Centro chef Ian Clark weighs in on the Big Red F'n Tequila
Centro Latin Kitchen chef Ian Clark was on a bus from Sayulita, Mexico, over the holidays when he got a phone call from work. "Someone in the company asked me if I wanted to go back down to Mexico," he recalls. "I said, 'Sure, why not?'"
A few weeks later, he found himself on a plane to Guadalajara with Lola chef Duane Walker. Their mission, besides touring tequila distilleries, was to retrieve a barrel of Herradura tequila made specifically for the Big Red F restaurant group called Big Red F'n Tequila.
"The barrel was something we had in the works for a while," Clark explains. "We had purchased it a couple of years ago, but it fell to the wayside. Herradura called up the person that ordered it and said, 'By the way, you have this barrel.' So we went down to get it."
The tequila, says the chef, is a "double-barrel reposado. It's very unique; there's no other tequila like it. Reposado has to be aged three months to twelve months; after that, it becomes añejo. They aged this tequila for eleven months in one barrel, then transferred it to a second barrel and aged it for one more month." The resulting spirit, he says, has spicy green-pepper notes like a young reposado or silver tequila, but also plenty of the butterscotch and caramel that comes from barrel aging.
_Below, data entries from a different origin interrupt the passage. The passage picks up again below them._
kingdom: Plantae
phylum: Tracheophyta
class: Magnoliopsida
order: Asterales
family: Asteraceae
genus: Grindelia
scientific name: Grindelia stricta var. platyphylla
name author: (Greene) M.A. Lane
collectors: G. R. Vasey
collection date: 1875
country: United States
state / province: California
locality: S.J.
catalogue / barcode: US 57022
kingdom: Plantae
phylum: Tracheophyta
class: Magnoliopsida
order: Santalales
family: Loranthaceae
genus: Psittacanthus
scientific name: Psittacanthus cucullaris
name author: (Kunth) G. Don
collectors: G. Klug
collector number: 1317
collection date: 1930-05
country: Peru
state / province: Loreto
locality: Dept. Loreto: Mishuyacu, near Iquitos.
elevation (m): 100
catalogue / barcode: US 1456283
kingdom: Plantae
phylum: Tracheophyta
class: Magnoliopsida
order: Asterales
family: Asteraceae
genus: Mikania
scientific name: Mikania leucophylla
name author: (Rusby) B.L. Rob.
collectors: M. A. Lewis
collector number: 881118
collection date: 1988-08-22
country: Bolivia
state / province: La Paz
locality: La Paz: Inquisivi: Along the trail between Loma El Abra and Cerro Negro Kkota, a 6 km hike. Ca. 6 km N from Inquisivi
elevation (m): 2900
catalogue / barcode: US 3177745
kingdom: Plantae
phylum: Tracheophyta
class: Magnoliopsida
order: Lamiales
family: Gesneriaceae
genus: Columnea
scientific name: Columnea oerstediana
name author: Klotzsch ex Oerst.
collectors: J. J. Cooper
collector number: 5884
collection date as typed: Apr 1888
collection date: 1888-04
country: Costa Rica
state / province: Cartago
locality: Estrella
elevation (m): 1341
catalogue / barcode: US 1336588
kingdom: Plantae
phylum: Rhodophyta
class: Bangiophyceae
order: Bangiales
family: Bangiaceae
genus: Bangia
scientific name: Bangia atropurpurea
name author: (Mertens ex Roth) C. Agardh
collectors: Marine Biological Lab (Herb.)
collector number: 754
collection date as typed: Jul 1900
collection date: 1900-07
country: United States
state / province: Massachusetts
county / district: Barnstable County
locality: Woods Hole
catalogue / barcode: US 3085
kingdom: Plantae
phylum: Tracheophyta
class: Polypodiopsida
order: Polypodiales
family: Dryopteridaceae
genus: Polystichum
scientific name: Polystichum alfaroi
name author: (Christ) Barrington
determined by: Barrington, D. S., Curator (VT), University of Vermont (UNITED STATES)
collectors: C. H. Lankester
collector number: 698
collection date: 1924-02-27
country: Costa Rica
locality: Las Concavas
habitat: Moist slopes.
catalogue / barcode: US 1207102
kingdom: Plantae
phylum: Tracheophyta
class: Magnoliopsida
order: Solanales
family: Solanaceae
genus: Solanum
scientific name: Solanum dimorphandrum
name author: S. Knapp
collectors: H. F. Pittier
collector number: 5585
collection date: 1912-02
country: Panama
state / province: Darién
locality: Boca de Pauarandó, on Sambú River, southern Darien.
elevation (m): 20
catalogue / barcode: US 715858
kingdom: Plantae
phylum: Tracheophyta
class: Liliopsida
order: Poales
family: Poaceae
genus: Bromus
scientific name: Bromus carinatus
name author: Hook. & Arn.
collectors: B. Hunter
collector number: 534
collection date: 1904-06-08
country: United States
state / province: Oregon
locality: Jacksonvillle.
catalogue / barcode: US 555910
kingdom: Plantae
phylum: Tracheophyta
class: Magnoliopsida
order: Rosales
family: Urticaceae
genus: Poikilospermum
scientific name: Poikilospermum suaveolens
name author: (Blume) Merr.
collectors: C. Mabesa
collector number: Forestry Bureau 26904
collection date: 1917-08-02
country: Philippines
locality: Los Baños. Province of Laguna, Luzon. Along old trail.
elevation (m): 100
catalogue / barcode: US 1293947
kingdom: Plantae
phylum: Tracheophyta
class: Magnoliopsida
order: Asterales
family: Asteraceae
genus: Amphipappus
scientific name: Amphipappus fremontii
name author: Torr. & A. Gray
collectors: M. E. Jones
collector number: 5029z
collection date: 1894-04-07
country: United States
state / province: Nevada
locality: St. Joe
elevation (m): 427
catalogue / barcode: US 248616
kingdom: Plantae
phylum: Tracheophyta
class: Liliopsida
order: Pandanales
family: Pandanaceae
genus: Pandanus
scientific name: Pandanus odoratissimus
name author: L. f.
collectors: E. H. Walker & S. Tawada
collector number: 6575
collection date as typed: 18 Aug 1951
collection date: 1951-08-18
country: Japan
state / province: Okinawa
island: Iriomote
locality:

The chefs hauled their booze home, but not before getting the full tour of the Herradura facility. "They brought us to the old distillery they found on the property," Clark says, estimating that it was built in the 1600s. "It was like stepping onto the set of Pirates of the Caribbean. There were wood-fired kilns and a fermentation tank dug out of the ground that was lined with stone."
Now that the tequila is safely in the States, it will be split between Centro, Lola, Zolo and West End Tavern. And while Clark says you can certainly have a cocktail made with it, he admits that it's a tequila better suited to sipping. "It's not a tequila that I would want mixed, but I really like sipping it."